Methsuximide can cause a decrease in many types of blood cells (white cells, red cells, platelets). Call your doctor at once if you have any unusual bleeding, weakness, or any signs of infection, even if these symptoms first occur after you have been using the medication for several months.
Methsuximide may also cause liver damage. Call your doctor if you have symptoms such as loss of appetite, stomach pain, or jaundice (yellowing of the skin or eyes).
You may have thoughts about suicide while taking this medication. Your doctor will need to check you at regular visits. Do not miss any scheduled appointments.
Call your doctor at once if you have any new or worsening symptoms such as: mood or behavior changes, depression, anxiety, or if you feel agitated, hostile, restless, hyperactive (mentally or physically), or have thoughts about suicide or hurting yourself.

- _Entries supplied_:

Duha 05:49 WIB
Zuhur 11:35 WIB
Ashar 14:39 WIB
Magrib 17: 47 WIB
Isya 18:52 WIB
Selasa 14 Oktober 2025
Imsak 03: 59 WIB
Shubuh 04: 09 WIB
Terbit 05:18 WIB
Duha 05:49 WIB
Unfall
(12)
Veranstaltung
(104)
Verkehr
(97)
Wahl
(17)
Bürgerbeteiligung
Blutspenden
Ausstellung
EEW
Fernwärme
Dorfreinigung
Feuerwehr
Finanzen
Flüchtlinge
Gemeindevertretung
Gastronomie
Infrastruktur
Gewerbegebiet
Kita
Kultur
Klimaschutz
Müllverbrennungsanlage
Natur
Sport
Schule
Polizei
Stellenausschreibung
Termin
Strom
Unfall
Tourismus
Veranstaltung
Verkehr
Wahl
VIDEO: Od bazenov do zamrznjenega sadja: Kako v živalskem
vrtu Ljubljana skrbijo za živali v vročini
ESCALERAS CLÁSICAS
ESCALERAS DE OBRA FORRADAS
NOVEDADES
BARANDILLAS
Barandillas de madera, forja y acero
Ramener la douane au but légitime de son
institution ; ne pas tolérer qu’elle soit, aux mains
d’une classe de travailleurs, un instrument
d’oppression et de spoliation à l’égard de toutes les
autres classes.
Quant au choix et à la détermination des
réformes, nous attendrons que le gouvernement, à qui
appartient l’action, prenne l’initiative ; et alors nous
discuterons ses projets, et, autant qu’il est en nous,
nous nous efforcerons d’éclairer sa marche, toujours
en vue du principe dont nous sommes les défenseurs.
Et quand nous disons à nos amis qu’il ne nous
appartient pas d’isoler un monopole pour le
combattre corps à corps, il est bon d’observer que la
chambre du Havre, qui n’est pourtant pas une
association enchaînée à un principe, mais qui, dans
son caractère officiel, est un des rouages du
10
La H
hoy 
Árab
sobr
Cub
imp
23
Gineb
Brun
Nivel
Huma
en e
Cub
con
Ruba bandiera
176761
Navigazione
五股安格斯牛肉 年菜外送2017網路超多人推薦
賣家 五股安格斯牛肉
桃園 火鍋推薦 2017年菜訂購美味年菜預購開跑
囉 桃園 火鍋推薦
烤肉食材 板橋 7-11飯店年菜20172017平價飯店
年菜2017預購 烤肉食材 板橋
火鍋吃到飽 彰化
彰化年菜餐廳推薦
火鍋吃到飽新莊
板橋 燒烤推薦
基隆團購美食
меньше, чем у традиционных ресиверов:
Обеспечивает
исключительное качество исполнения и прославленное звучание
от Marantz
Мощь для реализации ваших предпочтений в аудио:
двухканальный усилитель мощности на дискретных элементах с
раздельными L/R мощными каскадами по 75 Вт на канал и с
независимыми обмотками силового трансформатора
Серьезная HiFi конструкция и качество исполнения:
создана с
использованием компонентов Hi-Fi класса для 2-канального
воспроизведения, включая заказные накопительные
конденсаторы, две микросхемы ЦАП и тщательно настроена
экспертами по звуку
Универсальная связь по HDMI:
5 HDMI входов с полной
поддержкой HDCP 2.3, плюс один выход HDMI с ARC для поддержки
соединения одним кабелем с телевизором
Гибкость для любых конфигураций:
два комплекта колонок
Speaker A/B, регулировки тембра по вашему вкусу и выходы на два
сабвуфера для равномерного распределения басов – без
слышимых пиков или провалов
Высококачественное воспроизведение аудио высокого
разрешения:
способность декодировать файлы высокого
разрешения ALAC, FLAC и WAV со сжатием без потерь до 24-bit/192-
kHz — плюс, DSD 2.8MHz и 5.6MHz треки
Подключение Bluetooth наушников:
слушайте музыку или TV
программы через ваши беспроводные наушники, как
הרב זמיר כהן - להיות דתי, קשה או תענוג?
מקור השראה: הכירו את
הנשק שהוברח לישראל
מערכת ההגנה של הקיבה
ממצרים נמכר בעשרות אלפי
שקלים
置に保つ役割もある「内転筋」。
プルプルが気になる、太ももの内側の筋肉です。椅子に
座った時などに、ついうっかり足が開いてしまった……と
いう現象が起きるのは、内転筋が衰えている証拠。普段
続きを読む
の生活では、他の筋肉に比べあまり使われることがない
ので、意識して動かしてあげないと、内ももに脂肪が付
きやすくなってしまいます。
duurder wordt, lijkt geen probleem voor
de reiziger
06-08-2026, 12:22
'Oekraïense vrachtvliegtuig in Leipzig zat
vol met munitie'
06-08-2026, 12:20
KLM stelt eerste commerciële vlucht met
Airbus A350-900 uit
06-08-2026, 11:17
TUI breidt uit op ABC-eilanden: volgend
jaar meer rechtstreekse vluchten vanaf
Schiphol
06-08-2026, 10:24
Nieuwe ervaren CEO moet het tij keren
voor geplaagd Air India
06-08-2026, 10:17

- _Task 1_:
In the methsuximide warnings, which symptoms of possible liver damage should lead you to call your doctor?
- _Task 2_:
From the methsuximide warnings, reproduce the passage between "Methsuximide can cause" and "any scheduled appointments.", inclusive.
- _Task 3_:
Continue the methsuximide warnings from their final sentence.

- _Task result 1_:
Loss of appetite, stomach pain, or jaundice (yellowing of the skin or eyes).

- _Task result 2_:
Methsuximide can cause a decrease in many types of blood cells (white cells, red cells, platelets). Call your doctor at once if you have any unusual bleeding, weakness, or any signs of infection, even if these symptoms first occur after you have been using the medication for several months.
Methsuximide may also cause liver damage. Call your doctor if you have symptoms such as loss of appetite, stomach pain, or jaundice (yellowing of the skin or eyes).
You may have thoughts about suicide while taking this medication. Your doctor will need to check you at regular visits. Do not miss any scheduled appointments.

- _Task result 3_:
Do not stop taking methsuximide without first talking to your doctor, even if you feel better. You may have increased seizures if you stop taking methsuximide suddenly. You will need to use less and less before you stop the medication completely.
Contact your doctor if your seizures get worse or you have them more often while taking methsuximide.
Carry an ID card or wear a medical alert bracelet stating that you are taking methsuximide, in case of emergency. Any doctor, dentist, or emergency medical care provider who treats you should know that you are taking a seizure medication.